In full and without alteration, write out the records.

:: Record extracts ::

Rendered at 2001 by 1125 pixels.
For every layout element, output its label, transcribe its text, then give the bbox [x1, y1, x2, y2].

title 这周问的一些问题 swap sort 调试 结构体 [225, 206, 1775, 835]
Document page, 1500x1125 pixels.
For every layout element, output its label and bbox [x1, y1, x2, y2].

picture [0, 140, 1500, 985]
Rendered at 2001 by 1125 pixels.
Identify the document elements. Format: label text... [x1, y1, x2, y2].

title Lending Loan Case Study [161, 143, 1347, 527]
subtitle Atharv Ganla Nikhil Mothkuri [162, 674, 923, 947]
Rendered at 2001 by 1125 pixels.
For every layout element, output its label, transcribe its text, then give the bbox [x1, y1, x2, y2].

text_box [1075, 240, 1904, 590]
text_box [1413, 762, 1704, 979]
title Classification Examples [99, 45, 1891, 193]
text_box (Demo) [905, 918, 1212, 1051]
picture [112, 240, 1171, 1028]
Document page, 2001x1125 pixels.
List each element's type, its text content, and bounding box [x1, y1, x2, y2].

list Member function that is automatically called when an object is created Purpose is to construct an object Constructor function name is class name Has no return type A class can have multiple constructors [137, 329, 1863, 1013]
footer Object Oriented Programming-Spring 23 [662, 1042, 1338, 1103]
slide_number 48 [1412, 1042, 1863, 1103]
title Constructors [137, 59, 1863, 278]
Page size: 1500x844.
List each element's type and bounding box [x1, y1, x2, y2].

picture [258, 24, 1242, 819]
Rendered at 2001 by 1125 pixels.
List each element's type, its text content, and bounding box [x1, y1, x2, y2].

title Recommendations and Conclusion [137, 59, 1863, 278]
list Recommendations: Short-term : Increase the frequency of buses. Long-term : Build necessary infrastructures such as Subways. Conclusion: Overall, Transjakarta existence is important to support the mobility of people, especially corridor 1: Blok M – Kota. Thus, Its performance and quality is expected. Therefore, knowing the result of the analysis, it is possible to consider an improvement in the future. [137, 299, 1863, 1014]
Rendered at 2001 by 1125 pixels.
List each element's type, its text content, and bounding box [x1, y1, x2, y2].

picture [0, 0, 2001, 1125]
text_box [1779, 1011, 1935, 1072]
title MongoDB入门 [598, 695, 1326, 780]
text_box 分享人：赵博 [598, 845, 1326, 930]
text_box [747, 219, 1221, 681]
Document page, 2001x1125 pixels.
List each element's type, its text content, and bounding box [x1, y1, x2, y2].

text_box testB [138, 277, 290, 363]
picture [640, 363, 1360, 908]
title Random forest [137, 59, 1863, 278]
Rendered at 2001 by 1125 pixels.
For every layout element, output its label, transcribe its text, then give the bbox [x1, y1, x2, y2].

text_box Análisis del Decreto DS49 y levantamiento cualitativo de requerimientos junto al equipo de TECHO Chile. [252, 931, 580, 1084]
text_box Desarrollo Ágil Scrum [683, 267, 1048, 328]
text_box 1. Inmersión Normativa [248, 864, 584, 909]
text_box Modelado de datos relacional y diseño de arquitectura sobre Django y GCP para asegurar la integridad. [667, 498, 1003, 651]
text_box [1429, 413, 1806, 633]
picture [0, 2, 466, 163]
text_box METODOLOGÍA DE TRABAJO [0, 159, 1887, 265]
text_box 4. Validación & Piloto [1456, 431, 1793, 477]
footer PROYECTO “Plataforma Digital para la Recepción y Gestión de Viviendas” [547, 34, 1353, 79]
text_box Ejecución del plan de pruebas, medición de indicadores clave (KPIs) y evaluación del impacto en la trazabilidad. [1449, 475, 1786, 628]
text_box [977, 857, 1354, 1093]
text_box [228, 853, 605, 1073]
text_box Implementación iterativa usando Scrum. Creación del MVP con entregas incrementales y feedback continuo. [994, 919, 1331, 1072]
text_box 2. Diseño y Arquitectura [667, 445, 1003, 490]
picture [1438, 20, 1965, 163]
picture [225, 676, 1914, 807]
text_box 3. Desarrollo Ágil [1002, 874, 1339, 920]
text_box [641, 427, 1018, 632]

:::

• _Answer below_
Rendered at 2001 by 1125 pixels.
For every layout element, output its label, transcribe its text, then give the bbox [x1, y1, x2, y2].

title 这周问的一些问题 swap sort 调试 结构体 [225, 206, 1775, 835]
Document page, 1500x1125 pixels.
For every layout element, output its label and bbox [x1, y1, x2, y2].

picture [0, 140, 1500, 985]
Rendered at 2001 by 1125 pixels.
Identify the document elements. Format: label text... [x1, y1, x2, y2].

title Lending Loan Case Study [161, 143, 1347, 527]
subtitle Atharv Ganla Nikhil Mothkuri [162, 674, 923, 947]
Rendered at 2001 by 1125 pixels.
For every layout element, output its label, transcribe its text, then give the bbox [x1, y1, x2, y2].

text_box [1075, 240, 1904, 590]
text_box [1413, 762, 1704, 979]
title Classification Examples [99, 45, 1891, 193]
text_box (Demo) [905, 918, 1212, 1051]
picture [112, 240, 1171, 1028]
Document page, 2001x1125 pixels.
List each element's type, its text content, and bounding box [x1, y1, x2, y2].

list Member function that is automatically called when an object is created Purpose is to construct an object Constructor function name is class name Has no return type A class can have multiple constructors [137, 329, 1863, 1013]
footer Object Oriented Programming-Spring 23 [662, 1042, 1338, 1103]
slide_number 48 [1412, 1042, 1863, 1103]
title Constructors [137, 59, 1863, 278]
Page size: 1500x844.
List each element's type and bounding box [x1, y1, x2, y2].

picture [258, 24, 1242, 819]
Rendered at 2001 by 1125 pixels.
List each element's type, its text content, and bounding box [x1, y1, x2, y2].

title Recommendations and Conclusion [137, 59, 1863, 278]
list Recommendations: Short-term : Increase the frequency of buses. Long-term : Build necessary infrastructures such as Subways. Conclusion: Overall, Transjakarta existence is important to support the mobility of people, especially corridor 1: Blok M – Kota. Thus, Its performance and quality is expected. Therefore, knowing the result of the analysis, it is possible to consider an improvement in the future. [137, 299, 1863, 1014]
Rendered at 2001 by 1125 pixels.
List each element's type, its text content, and bounding box [x1, y1, x2, y2].

picture [0, 0, 2001, 1125]
text_box [1779, 1011, 1935, 1072]
title MongoDB入门 [598, 695, 1326, 780]
text_box 分享人：赵博 [598, 845, 1326, 930]
text_box [747, 219, 1221, 681]
Document page, 2001x1125 pixels.
List each element's type, its text content, and bounding box [x1, y1, x2, y2].

text_box testB [138, 277, 290, 363]
picture [640, 363, 1360, 908]
title Random forest [137, 59, 1863, 278]
Rendered at 2001 by 1125 pixels.
For every layout element, output its label, transcribe its text, then give the bbox [x1, y1, x2, y2].

text_box Análisis del Decreto DS49 y levantamiento cualitativo de requerimientos junto al equipo de TECHO Chile. [252, 931, 580, 1084]
text_box Desarrollo Ágil Scrum [683, 267, 1048, 328]
text_box 1. Inmersión Normativa [248, 864, 584, 909]
text_box Modelado de datos relacional y diseño de arquitectura sobre Django y GCP para asegurar la integridad. [667, 498, 1003, 651]
text_box [1429, 413, 1806, 633]
picture [0, 2, 466, 163]
text_box METODOLOGÍA DE TRABAJO [0, 159, 1887, 265]
text_box 4. Validación & Piloto [1456, 431, 1793, 477]
footer PROYECTO “Plataforma Digital para la Recepción y Gestión de Viviendas” [547, 34, 1353, 79]
text_box Ejecución del plan de pruebas, medición de indicadores clave (KPIs) y evaluación del impacto en la trazabilidad. [1449, 475, 1786, 628]
text_box [977, 857, 1354, 1093]
text_box [228, 853, 605, 1073]
text_box Implementación iterativa usando Scrum. Creación del MVP con entregas incrementales y feedback continuo. [994, 919, 1331, 1072]
text_box 2. Diseño y Arquitectura [667, 445, 1003, 490]
picture [1438, 20, 1965, 163]
picture [225, 676, 1914, 807]
text_box 3. Desarrollo Ágil [1002, 874, 1339, 920]
text_box [641, 427, 1018, 632]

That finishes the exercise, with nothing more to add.